Articolo 19, una sfida impegnativa

Creato il 15 febbraio 2013 da Gadilu

È certamente positivo che nell’ambito delle discussioni inerenti la riforma dello Statuto d’autonomia si torni a parlare di scuola bilingue. Per farlo con l’indispensabile misura, occorre però limitare i proclami e le aspettative miracolose. Proprio su tale tema, infatti, negli anni passati si è accesa e poi stancamente trascinata una polemica ideologica tra fautori e oppositori dell’impianto stesso della nostra autonomia. Impianto che, è bene ricordarlo, poggiando sulla difesa delle minoranze tedesca e ladina, non lascia troppo spazio a visioni radicali, come ad esempio quella di chi auspica il completo superamento del modello attualmente vigente.

Di cosa c’è bisogno, allora? Essenzialmente di una chiara enucleazione degli obiettivi da raggiungere e del modo migliore per conseguirli, tenendo conto del fatto che abbiamo avuto alcune sperimentazioni virtuose. In questo senso le recenti dichiarazioni di Siegfried Brugger, pronunciate non a caso durante un forum sul terzo Statuto promosso da Pd e Svp, possono farci intravvedere meglio il nuovo traguardo.

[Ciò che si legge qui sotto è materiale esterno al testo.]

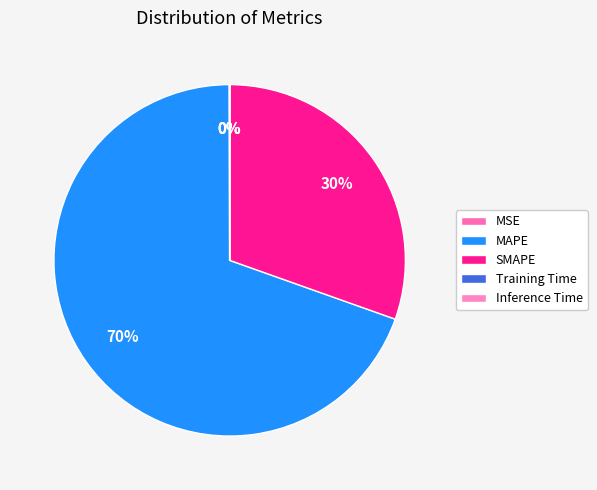

What percentage is the MAPE slice, to the nearest percent?

70%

Brugger ha citato il controverso articolo 19 dello Statuto, finora inteso dai suoi critici come un ostacolo insuperabile al raggiungimento di un plurilinguismo diffuso soprattutto da parte italiana: “L’articolo 19 dovrà essere cambiato, non si può costringere la scuola italiana a stare dietro una legislazione ormai logora, e questo creerà anche più concorrenza tra modelli di scuole e un innalzamento della qualità”.

Si tratterebbe di un’innovazione epocale. L’articolo 19, come si evince già dalla lettura del suo incipit perentorio, era considerato uno strenuo baluardo identitario: “Nella provincia di Bolzano l’insegnamento nelle scuole materne, elementari e secondarie è impartito nella lingua materna italiana o tedesca degli alunni da docenti per i quali tale lingua sia ugualmente quella materna”. Asserendo ora che un tale principio possa essere percepito come “logoro”, almeno dal punto di vista della scuola italiana, significa quanto meno mettere in discussione la preminenza ossessiva della lingua materna e riconoscere quindi pieno diritto alla pluralità di accessi linguistici anche in ambito formativo.

Se una tale apertura dovesse venire confermata e delinearsi davvero come una delle ipotesi di lavoro per porre mano alla riforma dello Statuto, è chiaro che nel mondo di lingua italiana ci sarà bisogno di sviluppare con grande serietà un’attenta valutazione – finalmente pragmatica e non più ideologica – sul significato e soprattutto sulla gestione di un cambiamento così profondo. Una sfida senza dubbio stimolante, ma anche più impegnativa di quello che molti sostenitori della guerra all’articolo 19 sono stati sinora disposti ad ammettere.